De entonces a hoy, Galicia ha cambiado un mundo y hasta es accesible por anchas autovías; pero no por eso deja de seguir siendo un sitio peculiar. La gente dice una cosa cuando en realidad está afirmando la contraria -que en eso consiste el arte de la ironía-; y, por lo general, tiende a ser escéptica en materias tan sensibles como la política y la religión. No hay espacio para pelearse en un lugar donde rige la máxima de que Dios es bueno, pero no por ello el demonio ha de ser necesariamente malo.

Los gallegos gozan o padecen una merecida fama de templagaitas, lo que no deja de resultar lógico dados los hábitos musicales de la población. Prefieren siempre un mal arreglo a un buen pleito y son más partidarios de la lírica de Rosalía que de la improbable épica de Pondal.

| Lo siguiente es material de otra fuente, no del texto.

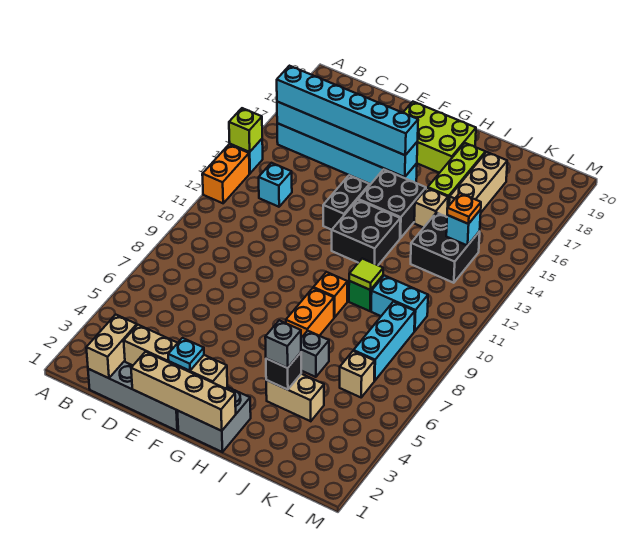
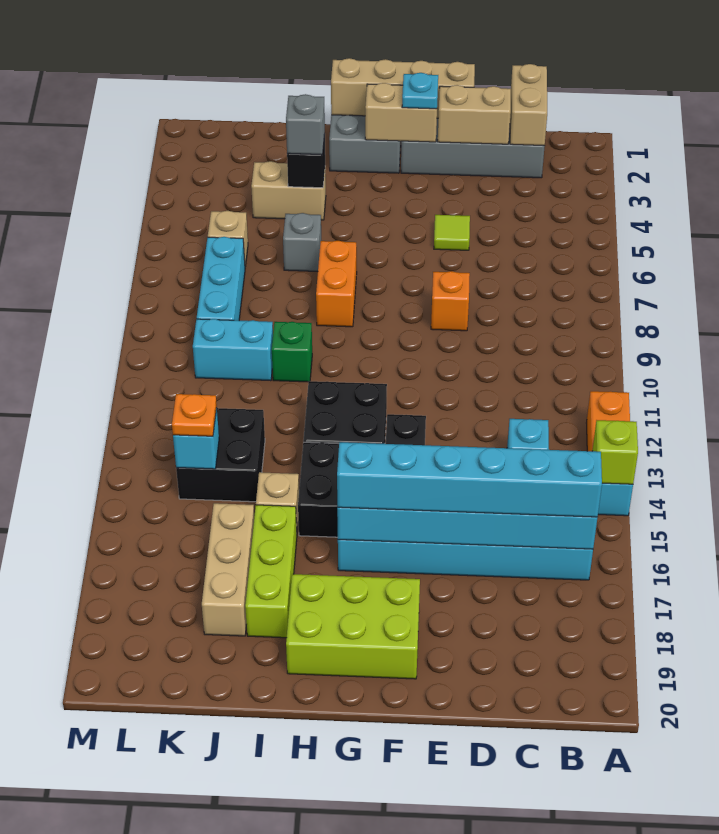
orange brick H9 level 1 -> orange brick E8 level 1
lime tile I10 level 2 -> lime tile E5 level 1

No extrañará, por tanto, que en estas últimas elecciones hayan optado por prescindir de los extremos para centrarse -nunca mejor dicho- en las marcas políticas de toda la vida. La izquierda extremada de Podemos fue barrida sin más del Parlamento, en el que también intentó entrar, sin el menor éxito, la ultraderecha de Vox. Conservadores en el más amplio sentido de la palabra, los electores han optado por desdeñar -tras probarla durante un ratito- la llamada "nueva política" que tanta fuerza conserva aún en el Congreso de los Diputados.

Lo hicieron, además, desafiando al virus de la corona con un inesperado incremento de cinco puntos en la asistencia a las urnas, que habitualmente no suele ser mucha. ¿Quién dijo miedo, habiendo hospitales?

Votaron, como siempre -o tal vez más que nunca- al equipo entrenado por Alberto Núñez Feijoo, que juega sin extremos y por ese indefinido centro del campo tan del gusto de los gallegos. Su segunda opción fue el Bloque Nacionalista, que también se ha arrimado esta vez al centro del campo, por la parte de la izquierda, lo que acaso le haya facilitado la recolección de los votos fugados a partidos menos acordes con la tranquilidad que exige el país a sus políticos.

El resultado es la vuelta a un manejable Parlamento de solo tres contendientes que viene a ser más o menos el mismo de la era anterior a la irrupción de la nueva política con su característico barullo, tan poco agradable al oído de los gallegos de lluvia y calma. La Galicia que tanto asombró a Don Jorgito vuelve a jugar, en fin, sin extremos y con entrenadores que no dan gritos desde la banda. El centrocampismo puede ser aburrido, pero es que el público no está para más sobresaltos.